What’s the most alone you’ve ever felt?

9 comments
  1. for me it was just now crawling into bed after an emotional day, longing for someone to hold me. I have a heating pad under my bed for period pains and plugged the damn thing in, turned to my side and draped it over my shoulder and upper back just to feel like someone who cared about me had me in their arms 🥺

  2. This is gonna be dark. Actually, this very moment. I got married earlier this year, and for some reasons, I feel that I made the wrong choice. I wasn’t sure I want to get married because of our previous problems but still did it anyway. Generally the marriage is fine, although I’m not happy and I can’t stop thinking of the “what ifs”. What if I wasn’t married, what if I just cut ties with my husband a long time ago, what if I didn’t jump to this relationship in the first place, and I keep feeling sad about it.

    Separating is out of the question because of our backgrounds, so now I just feel stuck. And the most messed up things I do to make myself feel better is to tell myself “in the next life, I’ll be happy.”
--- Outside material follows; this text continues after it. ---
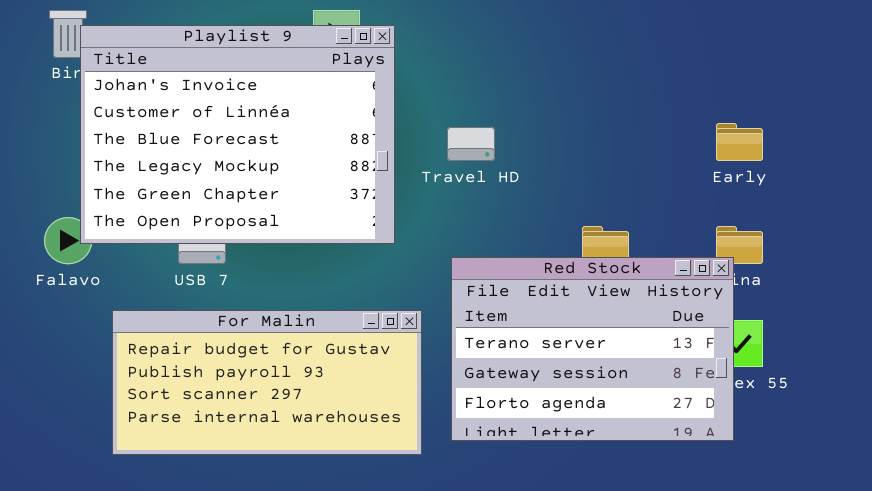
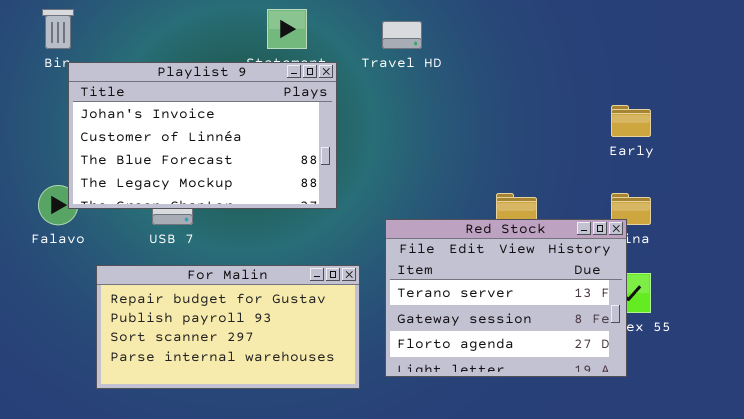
Playlist 9: [80,25,395,244] -> [68,62,337,209], resized
Travel HD: [447,127,495,161] -> [382,21,422,49], moved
    I can’t tell anyone in real life, so I guess I’m just getting it out here where nobody knows who I am.

  3. the first few weeks after my son was born. My husband had to go back to work so I was up all night by myself caring for this new little person. I cried so much, lol.

  4. In 2019 one of my best friends passed away and I felt very alone. I had fallen out with our old friends we had when we all were roommates before I moved out on my own and so when he passed away I just had to grieve alone. My new friends were caring but they didn’t understand the pain I was in. He and I lived together and I helped raise his kids for their first couple years. He had taken me in when I graduated highschool and had no where to go. He would sell me smokes for 5 dollars when I wasn’t old enough to buy them. He would feed when I was broke. He would talk with me through anything. My boyfriend at the time was abusive and I said something to my friend about it and the next day he went up to my boyfriend and told him if he ever heard or saw him put his hands on me he’d kill him. Writing this now makes me feel alone. I miss him very much and I wish he was still alive. He has two beautiful children out there who will never know that their father had such an impact on someone’s life.

  5. First week in a different city when I went to university. I had family in that city, so I wasn’t really alone, but it did feel like that living by myself for the first time.

  6. My first few weeks in my condo after I separated from my now ex-husband.

    I had to start over. I had no furniture except an air mattress, a camping chair, a tv, and a ps4. It was just before Thanksgiving, and I visited my daughter at my exes home because I didn’t want her to see my “home so empty”. It was so hard to come back to such an empty place with no one there, no animals, blank walls, and so much silence. I ended up calling a mental health line due to the thoughts I was having.

  7. I’ve been living by myself for about 10 years now (I’m 32) and always thought I was great on my own. For the longest time, it seemed that way too. But over these last few years (where Covid didn’t help as well) I find myself getting more and more lonely and wishing I had someone with me at home.

    Over the years, more and more painful events and truths like death, slowly losing friends because they get married and get children and more often getting FOMO, have been eating at me more than I’d like.